Items listed in a dataset
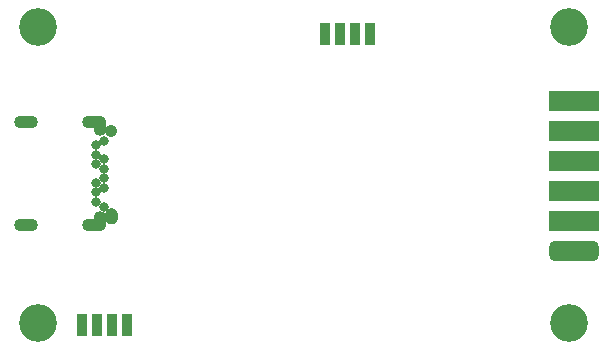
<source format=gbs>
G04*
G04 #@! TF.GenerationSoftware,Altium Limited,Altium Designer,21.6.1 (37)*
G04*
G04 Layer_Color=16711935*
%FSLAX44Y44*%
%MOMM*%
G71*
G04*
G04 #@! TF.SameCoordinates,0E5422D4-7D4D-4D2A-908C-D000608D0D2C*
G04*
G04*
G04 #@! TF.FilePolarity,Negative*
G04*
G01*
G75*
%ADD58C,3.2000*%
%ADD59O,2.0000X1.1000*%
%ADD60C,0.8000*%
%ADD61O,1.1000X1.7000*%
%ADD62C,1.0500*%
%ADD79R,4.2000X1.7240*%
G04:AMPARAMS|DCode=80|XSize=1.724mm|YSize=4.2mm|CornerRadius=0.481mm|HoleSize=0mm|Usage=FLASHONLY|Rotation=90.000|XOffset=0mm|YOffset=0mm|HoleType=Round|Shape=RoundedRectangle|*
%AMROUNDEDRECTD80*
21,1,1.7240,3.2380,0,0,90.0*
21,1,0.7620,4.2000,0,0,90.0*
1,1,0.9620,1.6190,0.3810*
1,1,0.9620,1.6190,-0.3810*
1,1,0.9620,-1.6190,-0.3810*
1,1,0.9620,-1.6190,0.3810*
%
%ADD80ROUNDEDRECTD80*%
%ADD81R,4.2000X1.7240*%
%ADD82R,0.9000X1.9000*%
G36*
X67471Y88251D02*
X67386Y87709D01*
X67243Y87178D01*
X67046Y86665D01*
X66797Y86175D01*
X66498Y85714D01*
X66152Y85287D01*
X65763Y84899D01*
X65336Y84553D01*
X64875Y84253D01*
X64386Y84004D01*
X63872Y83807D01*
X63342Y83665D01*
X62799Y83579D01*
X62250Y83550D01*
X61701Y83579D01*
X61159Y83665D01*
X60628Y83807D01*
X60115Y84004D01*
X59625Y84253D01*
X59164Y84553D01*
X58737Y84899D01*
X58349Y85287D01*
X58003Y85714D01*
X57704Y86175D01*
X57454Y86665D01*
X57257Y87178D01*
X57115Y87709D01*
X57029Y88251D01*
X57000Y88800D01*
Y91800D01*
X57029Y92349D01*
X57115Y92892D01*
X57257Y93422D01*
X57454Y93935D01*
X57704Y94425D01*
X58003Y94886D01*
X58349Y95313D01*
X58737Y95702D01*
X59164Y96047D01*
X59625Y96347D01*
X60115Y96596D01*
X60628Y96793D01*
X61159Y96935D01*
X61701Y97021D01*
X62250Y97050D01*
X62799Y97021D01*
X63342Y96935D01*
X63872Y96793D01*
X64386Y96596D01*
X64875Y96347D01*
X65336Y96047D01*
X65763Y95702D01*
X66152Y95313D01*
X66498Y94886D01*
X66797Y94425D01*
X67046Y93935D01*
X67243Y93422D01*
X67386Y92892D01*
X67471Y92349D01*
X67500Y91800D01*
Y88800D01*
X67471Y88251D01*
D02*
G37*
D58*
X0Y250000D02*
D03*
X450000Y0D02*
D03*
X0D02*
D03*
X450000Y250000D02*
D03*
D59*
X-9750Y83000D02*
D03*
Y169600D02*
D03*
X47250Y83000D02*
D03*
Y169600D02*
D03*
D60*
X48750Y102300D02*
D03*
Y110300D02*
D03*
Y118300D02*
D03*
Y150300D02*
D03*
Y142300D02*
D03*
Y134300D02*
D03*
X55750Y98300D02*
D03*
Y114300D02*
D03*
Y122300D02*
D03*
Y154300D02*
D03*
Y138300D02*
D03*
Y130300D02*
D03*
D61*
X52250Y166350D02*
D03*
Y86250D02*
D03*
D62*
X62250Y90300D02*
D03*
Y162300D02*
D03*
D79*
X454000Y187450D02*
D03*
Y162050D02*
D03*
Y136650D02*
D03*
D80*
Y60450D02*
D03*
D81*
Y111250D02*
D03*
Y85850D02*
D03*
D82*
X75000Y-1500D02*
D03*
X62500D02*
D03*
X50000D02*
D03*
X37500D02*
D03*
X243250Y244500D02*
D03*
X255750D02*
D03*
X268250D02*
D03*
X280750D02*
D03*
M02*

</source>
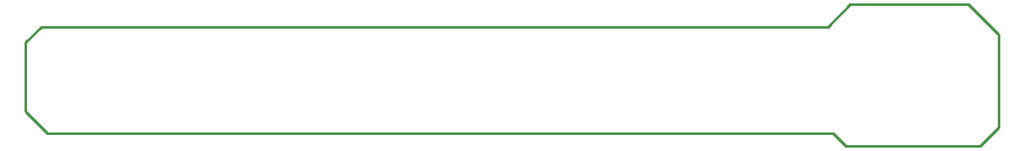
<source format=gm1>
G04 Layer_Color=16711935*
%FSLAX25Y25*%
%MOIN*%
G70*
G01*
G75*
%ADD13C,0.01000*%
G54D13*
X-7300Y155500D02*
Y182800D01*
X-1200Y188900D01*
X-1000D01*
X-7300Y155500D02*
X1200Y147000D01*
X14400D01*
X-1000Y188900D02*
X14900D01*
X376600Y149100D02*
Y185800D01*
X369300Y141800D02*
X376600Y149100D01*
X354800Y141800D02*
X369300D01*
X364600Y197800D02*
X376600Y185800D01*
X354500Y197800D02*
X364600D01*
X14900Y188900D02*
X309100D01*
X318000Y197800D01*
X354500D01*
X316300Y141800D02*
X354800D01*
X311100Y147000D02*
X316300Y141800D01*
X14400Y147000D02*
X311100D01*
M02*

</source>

### Assignment
Please return every record above exactly, but leave out the pictures.

### Your response
<source format=gbs>
G04*
G04 #@! TF.GenerationSoftware,Altium Limited,Altium Designer,21.6.1 (37)*
G04*
G04 Layer_Color=16711935*
%FSLAX44Y44*%
%MOMM*%
G71*
G04*
G04 #@! TF.SameCoordinates,0E5422D4-7D4D-4D2A-908C-D000608D0D2C*
G04*
G04*
G04 #@! TF.FilePolarity,Negative*
G04*
G01*
G75*
%ADD58C,3.2000*%
%ADD59O,2.0000X1.1000*%
%ADD60C,0.8000*%
%ADD61O,1.1000X1.7000*%
%ADD62C,1.0500*%
%ADD79R,4.2000X1.7240*%
G04:AMPARAMS|DCode=80|XSize=1.724mm|YSize=4.2mm|CornerRadius=0.481mm|HoleSize=0mm|Usage=FLASHONLY|Rotation=90.000|XOffset=0mm|YOffset=0mm|HoleType=Round|Shape=RoundedRectangle|*
%AMROUNDEDRECTD80*
21,1,1.7240,3.2380,0,0,90.0*
21,1,0.7620,4.2000,0,0,90.0*
1,1,0.9620,1.6190,0.3810*
1,1,0.9620,1.6190,-0.3810*
1,1,0.9620,-1.6190,-0.3810*
1,1,0.9620,-1.6190,0.3810*
%
%ADD80ROUNDEDRECTD80*%
%ADD81R,4.2000X1.7240*%
%ADD82R,0.9000X1.9000*%
G36*
X67471Y88251D02*
X67386Y87709D01*
X67243Y87178D01*
X67046Y86665D01*
X66797Y86175D01*
X66498Y85714D01*
X66152Y85287D01*
X65763Y84899D01*
X65336Y84553D01*
X64875Y84253D01*
X64386Y84004D01*
X63872Y83807D01*
X63342Y83665D01*
X62799Y83579D01*
X62250Y83550D01*
X61701Y83579D01*
X61159Y83665D01*
X60628Y83807D01*
X60115Y84004D01*
X59625Y84253D01*
X59164Y84553D01*
X58737Y84899D01*
X58349Y85287D01*
X58003Y85714D01*
X57704Y86175D01*
X57454Y86665D01*
X57257Y87178D01*
X57115Y87709D01*
X57029Y88251D01*
X57000Y88800D01*
Y91800D01*
X57029Y92349D01*
X57115Y92892D01*
X57257Y93422D01*
X57454Y93935D01*
X57704Y94425D01*
X58003Y94886D01*
X58349Y95313D01*
X58737Y95702D01*
X59164Y96047D01*
X59625Y96347D01*
X60115Y96596D01*
X60628Y96793D01*
X61159Y96935D01*
X61701Y97021D01*
X62250Y97050D01*
X62799Y97021D01*
X63342Y96935D01*
X63872Y96793D01*
X64386Y96596D01*
X64875Y96347D01*
X65336Y96047D01*
X65763Y95702D01*
X66152Y95313D01*
X66498Y94886D01*
X66797Y94425D01*
X67046Y93935D01*
X67243Y93422D01*
X67386Y92892D01*
X67471Y92349D01*
X67500Y91800D01*
Y88800D01*
X67471Y88251D01*
D02*
G37*
D58*
X0Y250000D02*
D03*
X450000Y0D02*
D03*
X0D02*
D03*
X450000Y250000D02*
D03*
D59*
X-9750Y83000D02*
D03*
Y169600D02*
D03*
X47250Y83000D02*
D03*
Y169600D02*
D03*
D60*
X48750Y102300D02*
D03*
Y110300D02*
D03*
Y118300D02*
D03*
Y150300D02*
D03*
Y142300D02*
D03*
Y134300D02*
D03*
X55750Y98300D02*
D03*
Y114300D02*
D03*
Y122300D02*
D03*
Y154300D02*
D03*
Y138300D02*
D03*
Y130300D02*
D03*
D61*
X52250Y166350D02*
D03*
Y86250D02*
D03*
D62*
X62250Y90300D02*
D03*
Y162300D02*
D03*
D79*
X454000Y187450D02*
D03*
Y162050D02*
D03*
Y136650D02*
D03*
D80*
Y60450D02*
D03*
D81*
Y111250D02*
D03*
Y85850D02*
D03*
D82*
X75000Y-1500D02*
D03*
X62500D02*
D03*
X50000D02*
D03*
X37500D02*
D03*
X243250Y244500D02*
D03*
X255750D02*
D03*
X268250D02*
D03*
X280750D02*
D03*
M02*

</source>
<source format=gm1>
G04 Layer_Color=16711935*
%FSLAX25Y25*%
%MOIN*%
G70*
G01*
G75*
%ADD13C,0.01000*%
G54D13*
X-7300Y155500D02*
Y182800D01*
X-1200Y188900D01*
X-1000D01*
X-7300Y155500D02*
X1200Y147000D01*
X14400D01*
X-1000Y188900D02*
X14900D01*
X376600Y149100D02*
Y185800D01*
X369300Y141800D02*
X376600Y149100D01*
X354800Y141800D02*
X369300D01*
X364600Y197800D02*
X376600Y185800D01*
X354500Y197800D02*
X364600D01*
X14900Y188900D02*
X309100D01*
X318000Y197800D01*
X354500D01*
X316300Y141800D02*
X354800D01*
X311100Y147000D02*
X316300Y141800D01*
X14400Y147000D02*
X311100D01*
M02*

</source>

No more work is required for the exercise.